READING TEXT:
3.5 The customer is not entitled to make the storage space made available to third parties available for use, whether for a fee or free of charge.
4. Documentation, Support
4.1 The provider provides the customer with online documentation that explains how the software product works. The provider will update the online documentation if it deems this necessary in the event of further development of the software product.
4.2. The provider also supports and advises the customer regarding the software application or troubleshooting via email support.
5. Granting of rights
5.1 The provider is the sole and exclusive owner of all rights to the software product provided.
5.2 The provider grants the customer a simple, non-exclusive right, which is only transferable in accordance with the provisions in Section 17.3 of this contract and is limited to the term of the contract, to use the software product as intended and only for internal business processes.
5.3 The source code of the software product will not be made available to the customer and the customer undertakes not to carry out, arrange for or enable any reverse engineering, disassembly, decompiling, translation or unauthorized disclosures, unless this is permitted by applicable mandatory law.
5.4 The customer may not reproduce the software product unless this is necessary for contractual use or for the purposes of appropriate backup or emergency recovery or is otherwise permitted under mandatory legal regulations. Contractual reproduction includes loading into the RAM on the provider's server and access via browser in accordance with Section 2.4, but not even temporary installation or saving on the customer's data storage media (such as removable storage devices, hard drives, etc.). Documentation may only be reproduced for internal use.
5.5 The customer is not authorized to grant rights of use to the software product, the online documentation and other accompanying materials supplied to third parties. This does not apply to the transfer of use of the software product to third parties who are not granted an independent right of use and who are subject to the customer's instructions with regard to the use of the software product.
5.6 To the extent that this is necessary for the contractual use, the customer will grant the provider the right to reproduce the data stored by the provider for the customer and to store this data in a backup data center. If it is necessary to eliminate disruptions, the provider is permitted to make changes to the structure of the data and the data format.
6. Customer’s obligation to cooperate
6.1 The customer undertakes to establish and maintain the necessary remote data connection between the transfer point defined by the provider and the customer's IT system in order to use the software product and the associated service offerings.

AIM 1:
In the software contract terms, by what means does the provider support and advise the customer on the software application or troubleshooting?
AIM 2:
Write the next part of the software contract terms, picking up after the last clause shown.
The records bear no relation to the software contract terms.

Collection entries
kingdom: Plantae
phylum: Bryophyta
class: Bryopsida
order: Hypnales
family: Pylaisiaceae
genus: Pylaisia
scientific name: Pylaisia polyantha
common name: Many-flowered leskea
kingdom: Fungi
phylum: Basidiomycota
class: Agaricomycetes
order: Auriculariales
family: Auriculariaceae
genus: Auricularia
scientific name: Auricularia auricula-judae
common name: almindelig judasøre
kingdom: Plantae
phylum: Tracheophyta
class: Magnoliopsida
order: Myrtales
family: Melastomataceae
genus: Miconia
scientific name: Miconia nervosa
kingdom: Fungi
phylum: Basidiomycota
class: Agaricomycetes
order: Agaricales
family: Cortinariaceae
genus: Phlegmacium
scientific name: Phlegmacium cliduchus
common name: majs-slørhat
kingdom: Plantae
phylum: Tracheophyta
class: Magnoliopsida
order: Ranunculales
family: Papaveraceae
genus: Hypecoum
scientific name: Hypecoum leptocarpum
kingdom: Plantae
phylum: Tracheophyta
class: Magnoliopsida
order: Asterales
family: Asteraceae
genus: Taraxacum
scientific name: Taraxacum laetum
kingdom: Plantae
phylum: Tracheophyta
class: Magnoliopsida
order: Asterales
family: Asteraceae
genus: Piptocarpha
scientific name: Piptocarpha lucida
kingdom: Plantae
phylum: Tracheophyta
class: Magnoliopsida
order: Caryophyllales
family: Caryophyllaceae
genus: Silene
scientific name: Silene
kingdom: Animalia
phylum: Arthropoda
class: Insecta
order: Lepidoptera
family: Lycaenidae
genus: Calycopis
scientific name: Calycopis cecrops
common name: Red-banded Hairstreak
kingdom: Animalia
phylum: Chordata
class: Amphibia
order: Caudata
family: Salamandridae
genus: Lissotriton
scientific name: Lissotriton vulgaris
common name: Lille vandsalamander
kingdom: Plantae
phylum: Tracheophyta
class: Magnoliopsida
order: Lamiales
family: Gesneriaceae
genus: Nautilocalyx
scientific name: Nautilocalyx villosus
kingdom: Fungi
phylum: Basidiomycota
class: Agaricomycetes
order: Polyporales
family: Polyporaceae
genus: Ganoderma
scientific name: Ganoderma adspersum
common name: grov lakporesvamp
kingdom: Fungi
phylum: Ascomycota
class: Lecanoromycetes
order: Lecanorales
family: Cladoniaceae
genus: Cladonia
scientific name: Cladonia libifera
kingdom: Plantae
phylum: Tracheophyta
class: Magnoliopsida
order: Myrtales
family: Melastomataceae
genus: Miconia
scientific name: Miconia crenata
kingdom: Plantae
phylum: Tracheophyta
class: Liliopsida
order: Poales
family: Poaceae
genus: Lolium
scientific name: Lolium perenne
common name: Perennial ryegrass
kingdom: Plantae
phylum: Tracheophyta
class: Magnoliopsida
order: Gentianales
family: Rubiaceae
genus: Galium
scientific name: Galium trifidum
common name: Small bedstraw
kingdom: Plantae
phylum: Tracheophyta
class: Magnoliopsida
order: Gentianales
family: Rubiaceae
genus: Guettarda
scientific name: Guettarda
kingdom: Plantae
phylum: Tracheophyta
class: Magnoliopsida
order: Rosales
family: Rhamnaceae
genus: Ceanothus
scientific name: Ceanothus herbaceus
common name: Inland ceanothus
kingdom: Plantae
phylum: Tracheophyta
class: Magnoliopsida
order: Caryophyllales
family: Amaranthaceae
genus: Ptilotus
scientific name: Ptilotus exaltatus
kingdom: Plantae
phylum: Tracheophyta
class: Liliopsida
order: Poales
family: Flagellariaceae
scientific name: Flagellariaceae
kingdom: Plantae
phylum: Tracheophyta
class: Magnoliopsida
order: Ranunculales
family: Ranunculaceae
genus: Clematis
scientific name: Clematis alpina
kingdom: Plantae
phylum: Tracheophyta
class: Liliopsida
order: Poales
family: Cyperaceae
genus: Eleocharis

EXPECTED OUTPUT 1:
Through email support.

EXPECTED OUTPUT 2:
6.2 The contractual use of the software product requires that the hardware and software used by the customer, including workstations, routers, data communication devices, etc., meet the minimum technical requirements for the use of the software product. The configuration of the customer's IT system required to use the software product is the responsibility of the customer; However, the provider offers to support him for a fee based on a separate agreement.
6.3 Otherwise, the provisions of sections 10 and 11 of this contract apply.
7. Compensation
7.1 The remuneration for the contractual services and their due date are agreed upon during the online ordering process. It is exclusive of the applicable sales tax.
7.2 The provider is entitled to increase the remuneration to be paid accordingly at its reasonable discretion (§ 315 BGB) if additional costs arise. If costs fall, a reduction in remuneration must also be made at reasonable discretion. The timing of the remuneration change must be chosen so that cost reductions can affect remuneration at least to the same extent as cost increases.
7.3 The provider will inform the customer about changes to the remuneration in text form six weeks before the change takes effect, with reference to the right of termination according to sentence 2. In the event of an increase in the remuneration, the customer has the right to terminate the contract extraordinarily.
8. Availability
8.1 The provider undertakes to make economically reasonable efforts to ensure availability of the agreed contractual services on an annual average of 99.9% ("availability").
8.2 Operating hours are 24 hours per day, 7 days per week, less announced maintenance times.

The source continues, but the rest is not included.